A feature of S-Bond products is that they do not flow or wick into openings like conventional solders. Unless pushed, our materials stay where they are placed. This can be useful in situations where precision joining is required.



S-Bond adheres to surfaces utilizing one of two mechanisms that are shown to the left. the metallurgical mechanism operates with copper and aluminum surfaces when S-Bond joins at 250C. The active elements in S-Bond alloys enable the reaction of Sn-Ag-Ti with the underlying base metals to produce a metallurgically reacted joint. This process can also operate on many metals be activated at significantly elevated temperatures, normally as a metallurgical pre-treatment, to activate the surfaces for S-Bond joining.

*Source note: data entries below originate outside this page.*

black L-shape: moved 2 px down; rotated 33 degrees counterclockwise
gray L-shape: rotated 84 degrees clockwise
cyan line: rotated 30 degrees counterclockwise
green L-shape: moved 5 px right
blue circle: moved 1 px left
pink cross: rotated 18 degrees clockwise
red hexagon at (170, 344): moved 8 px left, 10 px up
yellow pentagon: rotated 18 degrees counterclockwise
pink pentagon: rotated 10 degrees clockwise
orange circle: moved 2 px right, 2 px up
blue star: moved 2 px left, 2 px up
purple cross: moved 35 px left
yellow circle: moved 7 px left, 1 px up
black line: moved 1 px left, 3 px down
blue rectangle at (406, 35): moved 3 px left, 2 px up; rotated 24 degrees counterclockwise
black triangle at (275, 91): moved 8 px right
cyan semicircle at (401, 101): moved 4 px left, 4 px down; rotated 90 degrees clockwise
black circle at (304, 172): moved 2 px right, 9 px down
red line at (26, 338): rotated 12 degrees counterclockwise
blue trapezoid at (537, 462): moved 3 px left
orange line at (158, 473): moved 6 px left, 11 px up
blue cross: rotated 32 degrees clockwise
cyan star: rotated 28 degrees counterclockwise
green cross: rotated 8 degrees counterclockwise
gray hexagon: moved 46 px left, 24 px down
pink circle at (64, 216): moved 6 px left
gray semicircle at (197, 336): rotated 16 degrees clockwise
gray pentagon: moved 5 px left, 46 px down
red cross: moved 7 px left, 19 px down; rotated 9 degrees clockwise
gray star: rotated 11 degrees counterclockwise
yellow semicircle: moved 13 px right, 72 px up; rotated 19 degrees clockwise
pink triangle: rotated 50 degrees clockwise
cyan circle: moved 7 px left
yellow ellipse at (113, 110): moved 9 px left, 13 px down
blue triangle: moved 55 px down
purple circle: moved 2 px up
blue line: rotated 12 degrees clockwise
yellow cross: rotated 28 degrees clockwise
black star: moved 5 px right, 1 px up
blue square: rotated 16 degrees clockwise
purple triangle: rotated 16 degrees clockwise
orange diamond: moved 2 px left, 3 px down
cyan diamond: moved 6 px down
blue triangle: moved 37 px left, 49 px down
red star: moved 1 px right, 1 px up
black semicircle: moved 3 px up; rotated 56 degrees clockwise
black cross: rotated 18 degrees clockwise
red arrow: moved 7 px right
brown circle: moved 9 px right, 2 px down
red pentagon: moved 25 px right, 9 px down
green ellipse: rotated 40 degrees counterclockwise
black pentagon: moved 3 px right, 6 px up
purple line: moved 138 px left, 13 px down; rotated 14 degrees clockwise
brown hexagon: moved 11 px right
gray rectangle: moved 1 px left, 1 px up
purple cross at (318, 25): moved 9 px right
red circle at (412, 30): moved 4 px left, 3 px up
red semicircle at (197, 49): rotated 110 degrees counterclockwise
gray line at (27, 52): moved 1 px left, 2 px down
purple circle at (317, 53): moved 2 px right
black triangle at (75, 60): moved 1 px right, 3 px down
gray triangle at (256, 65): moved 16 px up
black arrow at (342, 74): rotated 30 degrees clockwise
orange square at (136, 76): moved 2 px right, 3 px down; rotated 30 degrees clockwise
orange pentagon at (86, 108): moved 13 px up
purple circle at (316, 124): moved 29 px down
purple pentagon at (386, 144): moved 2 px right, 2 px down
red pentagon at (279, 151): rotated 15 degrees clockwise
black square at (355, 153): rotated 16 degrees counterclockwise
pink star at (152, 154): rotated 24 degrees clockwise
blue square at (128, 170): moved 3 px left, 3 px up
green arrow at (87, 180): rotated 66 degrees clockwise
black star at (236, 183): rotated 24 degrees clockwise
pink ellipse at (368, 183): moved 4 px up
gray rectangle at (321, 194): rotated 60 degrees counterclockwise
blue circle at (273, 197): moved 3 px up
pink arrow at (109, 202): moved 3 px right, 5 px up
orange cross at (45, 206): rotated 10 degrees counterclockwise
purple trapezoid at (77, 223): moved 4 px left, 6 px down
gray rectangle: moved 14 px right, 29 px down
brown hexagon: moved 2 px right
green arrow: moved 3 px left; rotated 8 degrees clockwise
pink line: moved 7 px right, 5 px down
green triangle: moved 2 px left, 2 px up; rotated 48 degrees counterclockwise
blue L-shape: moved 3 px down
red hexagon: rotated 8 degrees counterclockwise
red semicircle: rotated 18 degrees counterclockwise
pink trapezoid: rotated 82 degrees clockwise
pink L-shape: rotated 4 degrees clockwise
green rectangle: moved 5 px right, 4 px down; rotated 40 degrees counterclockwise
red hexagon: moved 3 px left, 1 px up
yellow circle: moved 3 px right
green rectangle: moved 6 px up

The other joining mechanism that operates at regular joining temperatures (250°C) is one of adhesive joining or attraction of surfaces with opposite "electronic" charges. Since metals such as titanium and stainless steel have very thin 'dielectric' protective oxides such as TiO2 or Cr3O2, they provide an insulator layer that the S-Bond active elements and the elements in the base metals or ceramics attract across as in typical Van der Vaals attractive bonding, as the schematic above illustrates.